====== 抽出した本文 ======
以下、論文紹介と解説です。

Nurmatov U, et al. Allergen immunotherapy for IgE‐mediated food allergy: a systematic review and meta‐analysis. Allergy 2017; 72:1133-47.

食物アレルギーに対する免疫療法の有効性、安全性、費用対効果を検討したランダム化比較試験・非ランダム化比較試験に対するシステマティックレビューとメタアナリシスを行った。

背景

欧州アレルギー臨床免疫学会(European Academy of Allergy and Clinical Immunology;EAACI)は、IgE依存性食物アレルギーに対するアレルゲン免疫療法(Allergen Immunotherapy; AIT)のガイドラインを開発中である。

■ 臨床的な推奨を周知するために、食物アレルギーの管理におけるAITの有効性、安全性、費用対効果に関するエビデンスを批判的に評価することを試みた。

 

方法

無作為化比較試験(randomized controlled trials; RCT)非無作為化試験(nonrandomized studies; NRS)のための9つの国際電子データベースの検索によるシステマティックレビューとメタアナリシスを行った。

■ 適格な研究は、事前に定義された適格基準に対して2人の研究者により独立して評価された。
======
▶ [必要な作業]
1 - 本文のうち「Nurmatov U, et」から「対するシステマティックレビューとメタアナリシスを行った。」までを、最後の語句も含めて一字も変えずに繰り返してください。
2 - 本文に基づき、検索に用いた国際電子データベースの数を答えてください。
これに続く行は、本文の内容とは関係がありません。
====== 記録された情報 ======
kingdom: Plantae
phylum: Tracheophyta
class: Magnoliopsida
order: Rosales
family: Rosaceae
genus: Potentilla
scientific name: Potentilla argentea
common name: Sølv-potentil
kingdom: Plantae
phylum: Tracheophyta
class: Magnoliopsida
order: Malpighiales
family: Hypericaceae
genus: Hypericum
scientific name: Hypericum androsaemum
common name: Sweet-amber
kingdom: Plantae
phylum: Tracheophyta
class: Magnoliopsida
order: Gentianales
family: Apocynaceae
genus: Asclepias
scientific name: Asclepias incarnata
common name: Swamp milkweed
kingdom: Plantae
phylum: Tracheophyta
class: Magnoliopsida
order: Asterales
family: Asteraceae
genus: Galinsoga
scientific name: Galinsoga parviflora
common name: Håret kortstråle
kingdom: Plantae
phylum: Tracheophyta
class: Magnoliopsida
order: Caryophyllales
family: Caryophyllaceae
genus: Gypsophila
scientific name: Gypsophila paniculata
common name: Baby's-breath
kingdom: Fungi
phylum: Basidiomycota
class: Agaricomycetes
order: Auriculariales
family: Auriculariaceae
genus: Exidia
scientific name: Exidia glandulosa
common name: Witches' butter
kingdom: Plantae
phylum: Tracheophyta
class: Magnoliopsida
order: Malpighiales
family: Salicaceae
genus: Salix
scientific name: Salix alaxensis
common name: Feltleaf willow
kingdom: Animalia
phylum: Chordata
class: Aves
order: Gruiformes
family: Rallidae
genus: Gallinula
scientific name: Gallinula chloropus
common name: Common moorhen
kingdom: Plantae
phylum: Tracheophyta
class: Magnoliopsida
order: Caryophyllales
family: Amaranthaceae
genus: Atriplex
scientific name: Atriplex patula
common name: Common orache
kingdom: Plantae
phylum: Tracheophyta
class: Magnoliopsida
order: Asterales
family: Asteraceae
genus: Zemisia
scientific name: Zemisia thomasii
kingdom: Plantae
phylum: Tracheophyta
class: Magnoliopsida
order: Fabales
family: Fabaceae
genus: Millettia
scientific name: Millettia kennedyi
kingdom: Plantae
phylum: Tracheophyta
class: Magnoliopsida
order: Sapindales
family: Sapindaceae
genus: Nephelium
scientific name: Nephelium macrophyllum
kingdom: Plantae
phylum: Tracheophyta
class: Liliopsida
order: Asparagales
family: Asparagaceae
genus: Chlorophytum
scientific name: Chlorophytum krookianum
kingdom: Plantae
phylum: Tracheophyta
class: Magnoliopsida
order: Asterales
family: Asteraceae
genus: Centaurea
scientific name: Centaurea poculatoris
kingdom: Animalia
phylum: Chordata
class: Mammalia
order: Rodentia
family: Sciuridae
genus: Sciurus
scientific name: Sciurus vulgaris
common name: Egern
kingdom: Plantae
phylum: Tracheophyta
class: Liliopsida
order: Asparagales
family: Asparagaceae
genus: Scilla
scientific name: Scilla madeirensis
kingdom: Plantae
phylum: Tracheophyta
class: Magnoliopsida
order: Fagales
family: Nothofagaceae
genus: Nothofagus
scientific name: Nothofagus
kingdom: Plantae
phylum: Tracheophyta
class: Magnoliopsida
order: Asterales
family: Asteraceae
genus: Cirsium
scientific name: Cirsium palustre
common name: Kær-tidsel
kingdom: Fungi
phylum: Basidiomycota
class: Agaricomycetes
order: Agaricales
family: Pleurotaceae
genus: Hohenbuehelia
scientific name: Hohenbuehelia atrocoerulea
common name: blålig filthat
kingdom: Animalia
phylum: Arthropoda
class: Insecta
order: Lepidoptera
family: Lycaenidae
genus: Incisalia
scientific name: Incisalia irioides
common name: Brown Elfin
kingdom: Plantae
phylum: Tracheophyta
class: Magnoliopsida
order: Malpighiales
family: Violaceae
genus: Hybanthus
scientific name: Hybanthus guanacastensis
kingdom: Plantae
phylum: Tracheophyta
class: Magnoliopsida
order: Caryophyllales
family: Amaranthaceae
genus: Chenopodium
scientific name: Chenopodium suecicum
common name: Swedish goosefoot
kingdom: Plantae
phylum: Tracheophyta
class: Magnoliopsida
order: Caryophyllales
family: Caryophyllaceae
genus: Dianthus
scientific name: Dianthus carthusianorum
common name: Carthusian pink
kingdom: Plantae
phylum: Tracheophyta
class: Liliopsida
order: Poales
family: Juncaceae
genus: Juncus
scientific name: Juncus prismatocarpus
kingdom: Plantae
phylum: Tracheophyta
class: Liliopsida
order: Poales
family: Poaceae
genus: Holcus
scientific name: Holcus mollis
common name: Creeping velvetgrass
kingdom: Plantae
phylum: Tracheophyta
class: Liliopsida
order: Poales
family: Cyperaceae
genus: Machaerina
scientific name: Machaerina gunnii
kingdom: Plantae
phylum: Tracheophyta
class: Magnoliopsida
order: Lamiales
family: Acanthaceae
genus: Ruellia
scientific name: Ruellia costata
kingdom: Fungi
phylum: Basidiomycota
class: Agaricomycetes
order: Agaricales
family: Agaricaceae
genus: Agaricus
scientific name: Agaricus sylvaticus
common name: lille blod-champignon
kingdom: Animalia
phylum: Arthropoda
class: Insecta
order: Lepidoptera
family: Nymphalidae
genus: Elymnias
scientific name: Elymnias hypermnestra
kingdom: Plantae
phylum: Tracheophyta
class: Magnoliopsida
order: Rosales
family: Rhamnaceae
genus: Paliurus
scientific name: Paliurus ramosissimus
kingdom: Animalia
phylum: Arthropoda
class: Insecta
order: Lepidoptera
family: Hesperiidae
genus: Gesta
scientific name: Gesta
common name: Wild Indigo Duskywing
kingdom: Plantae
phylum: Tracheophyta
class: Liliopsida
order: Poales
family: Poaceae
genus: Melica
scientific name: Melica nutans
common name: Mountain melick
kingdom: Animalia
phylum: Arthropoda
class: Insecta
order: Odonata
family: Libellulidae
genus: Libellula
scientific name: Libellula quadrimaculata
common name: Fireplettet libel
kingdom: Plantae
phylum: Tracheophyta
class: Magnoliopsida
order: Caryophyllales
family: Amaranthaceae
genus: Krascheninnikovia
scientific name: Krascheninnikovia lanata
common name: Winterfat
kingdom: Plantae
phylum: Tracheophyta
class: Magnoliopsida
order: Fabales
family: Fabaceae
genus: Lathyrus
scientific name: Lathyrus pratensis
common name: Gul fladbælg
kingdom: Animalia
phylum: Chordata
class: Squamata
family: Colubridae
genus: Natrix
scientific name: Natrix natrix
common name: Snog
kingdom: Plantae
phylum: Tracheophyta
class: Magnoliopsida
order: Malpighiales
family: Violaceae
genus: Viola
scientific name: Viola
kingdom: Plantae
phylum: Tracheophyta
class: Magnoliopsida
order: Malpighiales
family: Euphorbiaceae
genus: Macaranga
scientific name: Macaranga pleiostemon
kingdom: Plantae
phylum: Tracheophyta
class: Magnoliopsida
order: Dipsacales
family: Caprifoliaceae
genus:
======
▶ [作業ごとの回答]
1 -
Nurmatov U, et al. Allergen immunotherapy for IgE‐mediated food allergy: a systematic review and meta‐analysis. Allergy 2017; 72:1133-47.

食物アレルギーに対する免疫療法の有効性、安全性、費用対効果を検討したランダム化比較試験・非ランダム化比較試験に対するシステマティックレビューとメタアナリシスを行った。

2 - 9つです。